Perry is not an elected Governor. He is an appointed politician who has been smart enough to go with the flow to keep from rocking the boat.
Sanchez is a good family man. He does not have the reputation of being a lothario.
Perry is not known to have illicit relationships with women.
These two men have the same good intentions for Texans, consequently they try to discredit each other on a different plane.
Sanchez says Perry is being "bought" by business interests that contribute heavily to his campaign war chest.
Perry says Sanchez' past business activities smacked of money laundering for Mexican drug lords.
Neither accusation is based on actual proof.
Texans are also interested in Sanchez and Perry's detailed plan of action on other issues that have an impact on their lives.
I would like to hear each candidate's views and resolution on business development, taxation, healthcare, welfare communicated to the public via newspaper, television, and radio. Enough of this baby kissing, group endorsements, and insurance company bashings.
All of this being the case, read this:
The Governor of Texas is a person first, with all of the inherent primitive territorial characteristics of a homo sapiens.
Sanchez is a Laredoan by birth and ancestry; Laredo is his home turf.
Consequently, unless Sanchez says or does something between today and Election Day that rubs you the wrong way, remember, "a vote for Sanchez is a vote for Laredo."

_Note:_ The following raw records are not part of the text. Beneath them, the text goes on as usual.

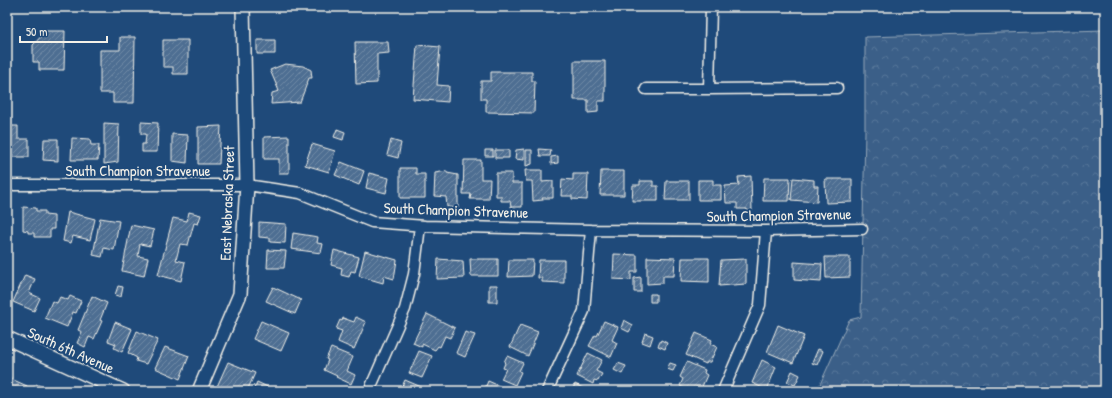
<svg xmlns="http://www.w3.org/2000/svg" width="1112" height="398" viewBox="0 0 1112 398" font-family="'Patrick Hand',sans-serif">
  <defs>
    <pattern id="park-crowns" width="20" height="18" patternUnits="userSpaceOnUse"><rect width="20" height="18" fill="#3a5f88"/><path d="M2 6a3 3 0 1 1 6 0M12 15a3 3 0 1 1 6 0" fill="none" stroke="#577699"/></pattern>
    <pattern id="building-hatch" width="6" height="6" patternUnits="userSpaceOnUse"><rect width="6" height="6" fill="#4d6e92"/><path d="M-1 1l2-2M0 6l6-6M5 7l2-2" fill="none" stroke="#708aa6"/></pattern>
  </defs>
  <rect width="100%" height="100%" fill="#1f4a7a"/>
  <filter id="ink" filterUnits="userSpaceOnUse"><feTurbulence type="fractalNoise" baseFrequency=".025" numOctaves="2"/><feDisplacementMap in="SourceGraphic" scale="8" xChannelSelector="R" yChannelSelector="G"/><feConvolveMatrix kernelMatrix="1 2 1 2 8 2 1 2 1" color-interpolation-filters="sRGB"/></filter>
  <g filter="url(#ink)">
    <!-- park -->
    <path fill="url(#park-crowns)" stroke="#97a8b8" d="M1105,30V391H817L849,320L861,317L865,131V37Z"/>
    <!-- building -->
    <path fill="url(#building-hatch)" stroke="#f4f1e8" d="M46,31H65L64,70H39V62H33V45Z
      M120,37H135L134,103H113V93H100V50H120Z
      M163,40H188V74H173V67H163Z
      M257,40H275V54H257Z
      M355,42H388L389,53L377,54V83L356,84Z
      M417,45L440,47L437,85L449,86L448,102L413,99Z
      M574,61H605V101H598V112L588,113V100H574Z
      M285,64L303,66L311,70L312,78H309L300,102L271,104L272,93L279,91L270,70Z
      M491,72H532V81H535L534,113L486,112V99H481V81H491Z
      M141,122L158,123L157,152H142V144H145L146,134H141Z
      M104,123L119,124L118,162L104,164Z
      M8,126H18V139H29V157H9Z
      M221,126L219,164H198V127Z
      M337,129L345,132L343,140L334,137Z
      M172,134L188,135L187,163L172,161Z
      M289,136V173H279V159H264V137Z
      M72,138L90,139L91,145H99L98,160H71Z
      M44,139H58V161L43,160Z
      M391,140L401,143L398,158L387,155Z
      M312,144L335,151L329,172L305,165Z
      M524,149V160L515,159L516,150Z
      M539,149L551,150L550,156H540Z
      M485,150H493V156H485Z
      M495,150H509V158H495Z
      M526,150H532V164L526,166Z
      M558,156V163L551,164V157Z
      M464,160H481V179H490L489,199H470L471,194H463Z
      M341,162L364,171L359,185L335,175Z
      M400,168H416V174H425V198H400Z
      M525,170H542V182L553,181V198H542L543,200L533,201L532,181H526Z
      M447,171V173L458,175V208L447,207L446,197L434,196L435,173Z
      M601,171H624V195H600Z
      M369,173L389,178L386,193L366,188Z
      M496,173H512V183H522V207H511L510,201H501V196H496Z
      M573,174H588L587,200L572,199V196H561L562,179L573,180Z
      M751,176L752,211H747V209H737V203H726L725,186L739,185L738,177Z
      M764,178H790L789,201H763Z
      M793,178L814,180V186H818L817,202L791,200Z
      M825,179H852V202L826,203Z
      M698,180H713V185H721V200H698Z
      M640,181H653V186H658V201H632L633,185H640Z
      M666,181H689V200H665Z
      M23,207L36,208V211H45V215L54,216V229H50V237H34V233H28V231L23,230Z
      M68,212L95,219L90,240L73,236L71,243L63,241Z
      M189,212L201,215L198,224L194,223L188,245L180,244L176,260L185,262L181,281L158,275L173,218L187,221Z
      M100,218L119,221L114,250L104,248L102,257L93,255Z
      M259,222L286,224L285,243L270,242V238L259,237Z
      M131,225L154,230L150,246L140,244L138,256L148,258L144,276L122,271Z
      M293,233L318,237L317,243L323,244L321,253L291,249Z
      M268,250L286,251L284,268H267Z
      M334,250L359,257L355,272L351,271L349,277L341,275L342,268L331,265Z
      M365,251L397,260L394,279L384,276L383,283L359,276Z
      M614,254L637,255V272H631V280L613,279Z
      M647,257L675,258L674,276H663V283L647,284Z
      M825,257H850V277L826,278Z
      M682,258H709V282L681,281Z
      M438,259L463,261L464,278L437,279Z
      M470,259H498V276H471Z
      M746,259V284L719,286L721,260Z
      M509,260H533L532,276L508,277Z
      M539,260H564V283L542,282V278H538Z
      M794,262L822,264L821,282L794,280Z
      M25,275L35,279L29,293L40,298L34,311L13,302Z
      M641,277V292H634V278Z
      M489,285H497V302H489Z
      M118,286L123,287L121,297L115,295Z
      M273,287L301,300L295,314L266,301Z
      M650,294H656V302H650Z
      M70,296L81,301L76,313L73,312L67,327L45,318L52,301L57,303L60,297L68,300Z
      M92,296L107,303L100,320L102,321L94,339L89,337L85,347L77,343L82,332L78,330Z
      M427,314L455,328L450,338L445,336L440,347L438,346L435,350L422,344V347L413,343Z
      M356,317L366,322L354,349L338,342L342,331L336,329L340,320L342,321L343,318L354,322Z
      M624,320L633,325L629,332L621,328Z
      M261,321L289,333L281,351L253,339Z
      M604,321L618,327L612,340L617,343L611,357L589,346L595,335L597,336Z
      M115,322L132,329L122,352L114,348L116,344L108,341Z
      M520,325L538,332L528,356L510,347Z
      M778,325L804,336L793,363L767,352Z
      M137,331L158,340L146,364L136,361L137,358L128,353Z
      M465,332L475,335L465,357L456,353Z
      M645,333L653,336L650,345L642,342Z
      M696,333L712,340L710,344L717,347L710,362H707L706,364L686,355Z
      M661,340L667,343L665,349L658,346Z
      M165,347L189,356L180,379L155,368Z
      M331,348L353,357L347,371L355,375L351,384L336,377L337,376L324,370L328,360L326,359Z
      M818,349L823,351L817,365L812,363Z
      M419,351L432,356L422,378L409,373Z
      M588,353L602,360L596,371L602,374L598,381L594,380L593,384L577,376Z
      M507,356L523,363L519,371L521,372L515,385L501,379L506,369L503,368L505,363L504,362Z
      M762,360L776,367L767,390L752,383Z
      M228,362L255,373L247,391H215Z
      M687,362L705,370L704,373L707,375L701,389L696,387L694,391H690L680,386L683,379L680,377Z
      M618,363L626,366L622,374L614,370Z
      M670,363L676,365L673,371L667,369Z
      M792,371L800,375L795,385L787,382Z
      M7,377L27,386L25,391H7Z
      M405,380L426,389L425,391H400Z
      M488,381L511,391H484Z
      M257,382L276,391H253Z
      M36,384L51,391H33Z
      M575,384L589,391H572Z"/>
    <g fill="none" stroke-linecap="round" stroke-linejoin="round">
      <defs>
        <path id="minor" d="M711,7L709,89L837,88
          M646,89H709
          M7,185H247L300,193L372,222L425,226L591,230L766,231L862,229
          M369,391L405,309L414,274L420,226
          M547,391L584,311L591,230
          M723,391L760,305L766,231"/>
        <path id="tertiary" d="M7,338L123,391
          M199,391L240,294L247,185L243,7"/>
      </defs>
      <!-- minor casing -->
      <use href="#minor" stroke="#f4f1e8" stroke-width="13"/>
      <!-- tertiary casing -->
      <use href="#tertiary" stroke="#f4f1e8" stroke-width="16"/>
      <!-- minor -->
      <use href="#minor" stroke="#1f4a7a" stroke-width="10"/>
      <!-- tertiary -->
      <use href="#tertiary" stroke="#1f4a7a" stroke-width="13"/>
    </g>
  </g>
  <g text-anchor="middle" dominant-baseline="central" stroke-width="4" stroke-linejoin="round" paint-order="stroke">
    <!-- street labels -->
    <g font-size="15" fill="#f4f1e8" stroke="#1f4a7a">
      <text x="138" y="170">South Champion Stravenue</text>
      <text transform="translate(227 203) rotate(-88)">East Nebraska Street</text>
      <text transform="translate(456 210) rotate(2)">South Champion Stravenue</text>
      <text transform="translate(779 215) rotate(-1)">South Champion Stravenue</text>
      <text transform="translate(71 350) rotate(24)">South 6th Avenue</text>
    </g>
  </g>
  <!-- margin -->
  <rect width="1112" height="398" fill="none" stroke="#1f4a7a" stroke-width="24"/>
  <rect x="12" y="12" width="1088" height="374" fill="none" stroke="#f4f1e8" stroke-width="1.5" filter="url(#ink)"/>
  <!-- scale -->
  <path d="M20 36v6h87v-6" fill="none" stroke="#f4f1e8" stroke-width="2"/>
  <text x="26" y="36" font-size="12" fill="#f4f1e8" stroke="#1f4a7a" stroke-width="3" paint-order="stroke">50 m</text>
</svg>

CUELLAR, BONILLA, ZAFFIRINI
Cuellar is a Laredo resident with a documented record of doing excellent work for his constituency during his tenure in the Texas legislature.
Bonilla, his wife, and children are San Antonians. When it comes to a standoff between the well being of Laredo and a decision favorable to San Antonio, I'll bet you my bottom dollar Bonilla will opt for San Antonio.
Senator Judith Zaffirini is carrying the Bonilla banner against Cuellar. She apparently has some axe to grind with Henry Cuellar.
Laredo needs to know why Senator Zaffirini is campaigning for Bonilla, against our own Henry Cuellar.
Laredo has been as good to her as she has been for Laredo. So what happened, Senator?

Finally: What gives us the right to around telling the world that their leaders require our approval to govern? How presumptuous, how imperialistic!
We already have our finger in a number of pies all over the world. We are giving money to virtually every country in both hemispheres. It seems Mr. Bush and his cronies want to control the world, aka, "It's our way or the highway."
The USA is locked in a worsening deficit position due to the policies of the current administration. Mr. Bush is employing the political camouflage of getting us to focus on an alleged threat from a Middle Eastern country based on circumstantial evidence. This is an obvious effort to divert our attention from his pitiful handling of our country's economy.
Never forget it's the young rank and file that takes the fatal hit in hot wars, not the politicians sipping wine over lobster truffle canapés and petit fours on the Washington, D.C., cocktail whirl.
If you disagree with any decision that the current administration may perpetrate on you, don't just sit in your easy chair in front of the TV and beer burp or cutesy-pie your life away.
Take the time to write to Representative Henry Bonilla (for now), Senator Kay Bailey Hutchinson, and Phil Gramm (for now).
Here's hoping and praying that the October 2002 edition of LareDOS does not hit the streets with "USA ARMED FORCES ATTACK IRAQ!"

(Henri D. Kahn is the writer of the LareDOS column Seguro Que Si. This piece was submitted as the column for September, but we have chosen to run it as an op-ed.)